Santiago, Chile – Chilean stocks experienced a sharp downturn Tuesday, as escalating tensions in the Middle East fueled investor anxiety and sent the IPSA index tumbling. The S&P IPSA closed down 2.9% at 10,248.96 points, reaching its lowest level since December 19, 2025. This marks a cumulative loss of 7.9% over four consecutive days of declines, expanding to 13% when adjusted for exchange rates, reflecting a broader regional trend of market instability.
The day was marked by significant volatility, with the IPSA briefly falling below the 10,000-point threshold during morning trading, dropping 5.9%. This level of intraday loss hadn’t been seen since December 20, 2021, when markets reacted sharply to the election of Gabriel Boric as president, according to reports.
Leading the decline were Parque Arauco (-5.1%), Ripley (-5%), and Mallplaza (-4.4%). Trading volume for Chilean stocks reached $330 million, with a third concentrated in shares of SQM-B (-4.2%) and Latam (-2.2%), both of which significantly influenced the IPSA due to their substantial weighting within the index.
Regional Impact and Commodity Concerns
The downturn wasn’t isolated to Chile. Other Latin American stock markets likewise experienced declines, with Peru’s Select index falling 4.6%. Brazil and Mexico saw similar, though less severe, drops. Yet, Chile is the only country in the region where the year-to-date balance has turned negative, with the IPSA now down 2.2% for 2026.
Manuel Bengolea, general manager of Octogone, explained to DF that the shift represents a “rather dramatic reversal” from recent positive trends in copper and lithium prices, coupled with declining oil prices – a previously favorable scenario for Chile. “All this geopolitical disruption we’re seeing is what has reversed the commodity scenario,” he said.
Increased Global Risk Aversion
Maximiliano Gré, a financial advisor manager at Betterplan, noted that Chile’s greater international exposure makes it particularly vulnerable. “Chile is much more exposed internationally in its trade balance compared to Brazil, which has a very strong domestic economy, or Mexico,” Gré explained. “We import almost all of our oil, and that impacts future inflation that could be generated. We have an economy that contracted in January, which would encourage a reduction in the TPM, but now the Central Bank must evaluate whether to perhaps maintain it at its meeting this month.”

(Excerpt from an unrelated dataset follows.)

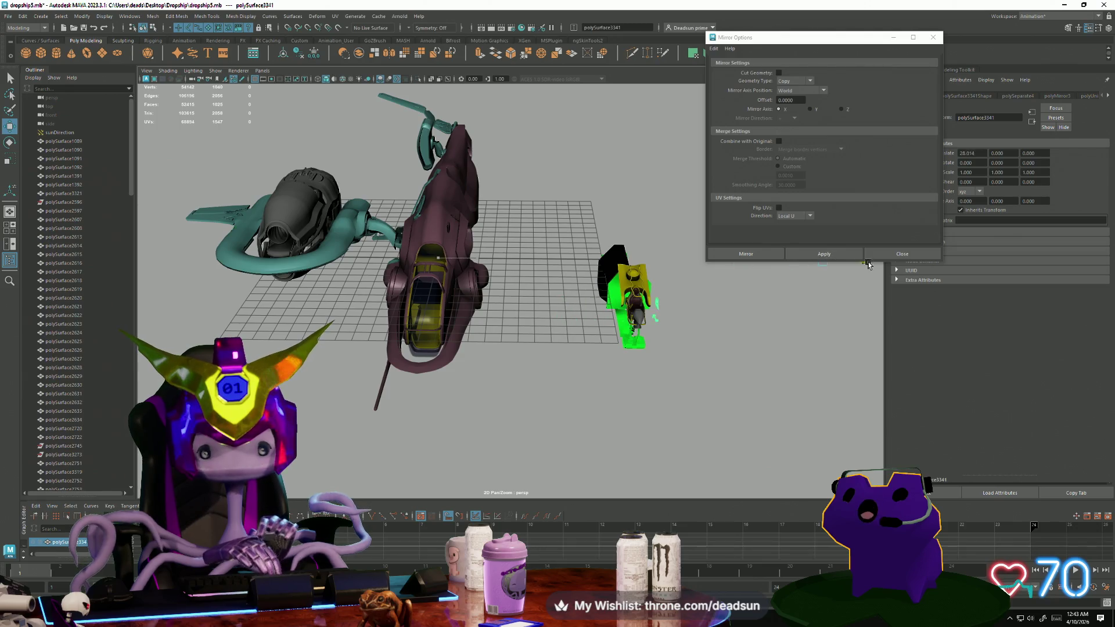
{"action": "scroll", "coordinate": [714, 292], "scroll_direction": "up", "scroll_amount": 3}
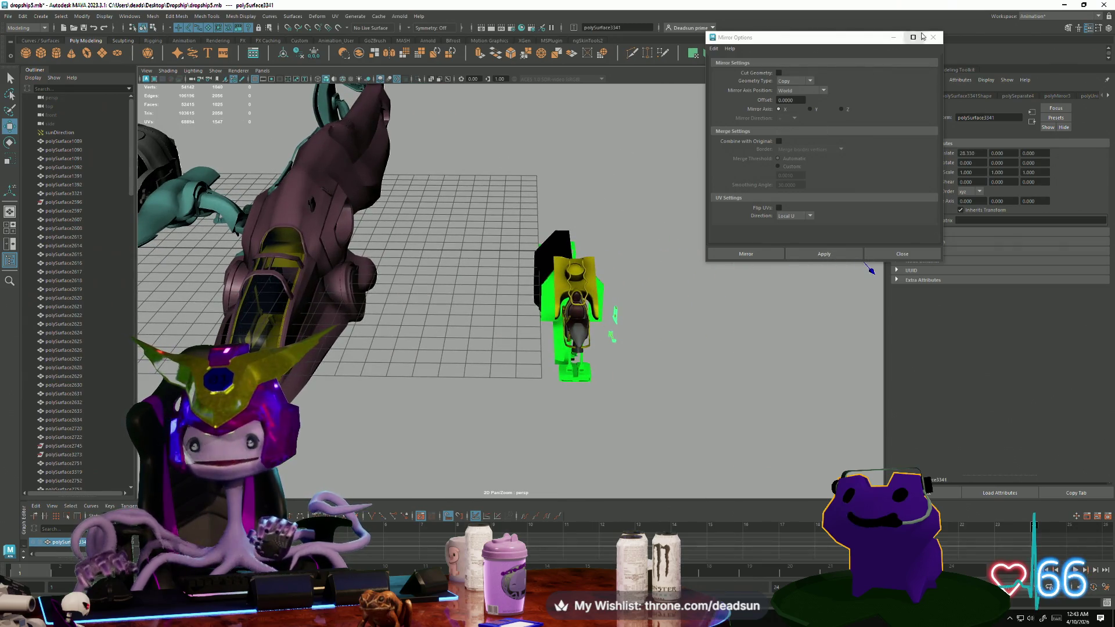
{"action": "left_click", "coordinate": [924, 39]}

The initial market reaction was triggered by growing uncertainty surrounding the duration of the conflict in the Middle East. Statements from both Donald Trump and Secretary of State Marco Rubio suggesting that the most significant attacks against Iran “are yet to come” contributed to the heightened anxiety, as reported by DF. An attack on the U.S. Embassy in Saudi Arabia and a State Department call for U.S. Citizens to leave the region further fueled concerns.
Gré also pointed to the outflow of global institutional investors, driven by the depreciation of emerging market currencies and poor stock performance. Many investors are reportedly taking profits from last year and early 2026 to reduce their exposure to emerging markets until the situation stabilizes.
Bengolea added that emerging markets have benefited from an overvaluation due to capital flows from dollars into local currencies. “What we have is a wake-up call, where you witness which assets are long-term and which are tactical or short-term strategies, and emerging markets are often tactical assets in the view of investors,” he said.
Global Market Contraction
European markets were among the hardest hit, reflecting their vulnerability to potential energy repercussions. The Euro Stoxx 50 fell 3.6%, and the FTSE 100 of London declined 2.8%. Natural gas futures in Europe surged, accumulating a 70% increase this week alone due to attacks on energy infrastructure in Qatar.
Asian markets also suffered losses, with the Nikkei in Tokyo dropping 3.1%. In China, the Hong Kong Hang Seng fell 1.1%, and the CSI 300 of mainland China lost 1.5%.
A slight calming of fears regarding energy supply disruptions occurred later in the day, after the Chilean stock exchange closed, when Trump announced that Washington would offer security guarantees and naval escorts to tankers transiting the Strait of Hormuz, which has been effectively blocked by the ongoing conflict.
Brent crude oil prices moderated somewhat, rising 3.9% to $80.7 per barrel, while Treasury bonds continued to rise amid inflation concerns. The VIX, often referred to as the “fear gauge,” reached its highest level since April 2025.
In New York, the Nasdaq lost 1%, the S&P 500 fell 0.9%, and the Dow Jones decreased 0.8% at the close of trading, a moderation from earlier declines. Wall Street experienced a similar pattern on Monday, starting lower but ultimately recovering its losses.
The situation remains fluid, and investors are closely monitoring developments in the Middle East. The Banco Central de Chile’s upcoming meeting will be a key event for the local market, as policymakers weigh the potential impact of global instability on the domestic economy. The next official update on the economic impact of the January contraction is expected later this month, providing further insight into the country’s economic trajectory.